For more information about charities go to or When making a donation of any kind or entering into an agreement to obtain services, the BBB encourages consumers to follow certain guidelines, including:

• Do not respond to any unsolicited (spam) incoming e-mails, including clicking links contained within those messages, because they may contain computer viruses.

• Be skeptical of individuals representing themselves as members of environmental organizations or officials asking for donations via e-mail or social networking sites.

• Beware of organizations with copy-cat names similar to but not exactly the same as those of reputable charities.

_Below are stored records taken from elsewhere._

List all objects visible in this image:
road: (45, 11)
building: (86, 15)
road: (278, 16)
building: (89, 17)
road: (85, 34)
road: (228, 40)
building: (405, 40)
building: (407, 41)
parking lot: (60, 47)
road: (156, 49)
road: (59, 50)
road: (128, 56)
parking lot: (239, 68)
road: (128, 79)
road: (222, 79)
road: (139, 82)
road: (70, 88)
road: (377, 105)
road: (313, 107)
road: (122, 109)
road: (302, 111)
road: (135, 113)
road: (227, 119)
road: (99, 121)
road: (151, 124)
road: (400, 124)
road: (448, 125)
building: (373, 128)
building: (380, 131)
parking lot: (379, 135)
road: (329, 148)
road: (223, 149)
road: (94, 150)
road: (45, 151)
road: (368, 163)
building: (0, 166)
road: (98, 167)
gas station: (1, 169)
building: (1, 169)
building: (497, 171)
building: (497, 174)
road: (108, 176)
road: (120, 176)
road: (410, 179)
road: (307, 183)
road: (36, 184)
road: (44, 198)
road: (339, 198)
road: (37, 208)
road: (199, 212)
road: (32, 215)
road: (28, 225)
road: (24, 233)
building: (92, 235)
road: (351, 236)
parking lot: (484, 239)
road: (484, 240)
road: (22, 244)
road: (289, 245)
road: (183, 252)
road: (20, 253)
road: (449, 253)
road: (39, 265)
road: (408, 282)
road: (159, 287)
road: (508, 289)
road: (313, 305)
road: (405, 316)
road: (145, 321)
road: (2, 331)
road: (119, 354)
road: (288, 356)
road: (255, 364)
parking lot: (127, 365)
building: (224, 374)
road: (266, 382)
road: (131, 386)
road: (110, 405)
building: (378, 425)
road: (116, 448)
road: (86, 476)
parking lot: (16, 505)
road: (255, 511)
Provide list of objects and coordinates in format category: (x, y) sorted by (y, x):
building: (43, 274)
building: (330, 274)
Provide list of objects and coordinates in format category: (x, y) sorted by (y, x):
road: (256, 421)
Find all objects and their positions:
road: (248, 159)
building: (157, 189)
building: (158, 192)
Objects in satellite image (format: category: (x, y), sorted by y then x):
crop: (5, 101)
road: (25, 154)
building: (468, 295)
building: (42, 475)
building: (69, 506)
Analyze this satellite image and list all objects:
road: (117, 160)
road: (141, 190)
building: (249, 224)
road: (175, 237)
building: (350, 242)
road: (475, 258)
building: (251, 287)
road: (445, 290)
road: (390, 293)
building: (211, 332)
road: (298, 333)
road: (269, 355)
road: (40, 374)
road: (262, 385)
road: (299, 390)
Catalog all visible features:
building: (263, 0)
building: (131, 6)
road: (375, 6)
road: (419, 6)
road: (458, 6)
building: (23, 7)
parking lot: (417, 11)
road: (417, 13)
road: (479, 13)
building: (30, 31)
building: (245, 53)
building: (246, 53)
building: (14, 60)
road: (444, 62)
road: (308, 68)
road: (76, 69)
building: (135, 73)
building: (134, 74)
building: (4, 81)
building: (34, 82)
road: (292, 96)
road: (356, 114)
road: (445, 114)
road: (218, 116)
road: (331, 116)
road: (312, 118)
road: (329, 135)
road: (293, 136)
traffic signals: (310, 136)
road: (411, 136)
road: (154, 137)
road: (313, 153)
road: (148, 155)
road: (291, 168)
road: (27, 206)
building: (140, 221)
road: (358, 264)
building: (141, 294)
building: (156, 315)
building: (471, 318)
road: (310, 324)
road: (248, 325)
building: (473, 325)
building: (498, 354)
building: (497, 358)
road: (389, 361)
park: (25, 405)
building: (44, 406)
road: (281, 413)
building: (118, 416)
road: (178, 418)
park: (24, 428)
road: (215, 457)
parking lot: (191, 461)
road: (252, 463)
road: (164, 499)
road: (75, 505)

• Rather than follow a purported link to a website, verify the legitimacy of nonprofit organizations by utilizing various Internet-based resources that may assist in confirming the group’s existence and its nonprofit status.

• Be cautious of e-mails that claim to show pictures of the disaster areas in attached files, because the files may contain viruses. Only open attachments from known senders.

• To ensure contributions are received and used for intended purposes, make contributions directly to known organizations rather than relying on others to make the donation on your behalf.

• Do not be pressured into making contributions; reputable charities do not use such tactics.

• Be aware of whom you are dealing with when providing your personal and financial information. Providing such information may compromise your identity and make you vulnerable to identity theft.

• Avoid cash donations if possible. Pay by debit or credit card, or write a check directly to the charity. Do not make checks payable to individuals.

• Legitimate charities do not normally solicit donations via money transfer services.

• Be wary of claims that 100 percent of donations assist victims. All charities have fundraising and administrative costs. Even a credit card donation will involve, at a minimum, a processing fee.

• Be cautious when giving online to unfamiliar charities. Be wary of spam messages and e-mails that claim to link to a relief organization. After the tsunami disaster in 2004 and the earthquake in Haiti last year, many websites and organizations that were created overnight allegedly to help victims turned out to be scams.

• Find out if the charity has a presence in the impacted areas. Unless the charity already has staff in the affected areas, it may be difficult to get new aid workers into the area to provide assistance. See if the charity’s website clearly describes what they can do to address immediate needs.

• Find out if the charity is providing direct aid or raising money for other groups. You may want to avoid the middleman and give directly to charities that have a presence in the region. Check out the ultimate recipients of the donations to ensure that the organizations are equipped to effectively provide aid.

• Gifts of clothing, food or other in-kind donations may not be appropriate. Unless the organization has the staff and infrastructure to distribute such aid, the donations may be more of a burden than a help. Ask the charity about their transportation and distribution plans. Be wary of those who are not experienced in disaster relief assistance.

• Legitimate charities websites end in .org rather than .com.

• Depend on respected experts to evaluate a charity. Be cautious when relying on recommendations by people such as bloggers, because they may not have fully researched the listed relief organizations. The BBB provides a Wise Giving Guide to charities at The guide shows which charities meet the BBB’s stringent standards.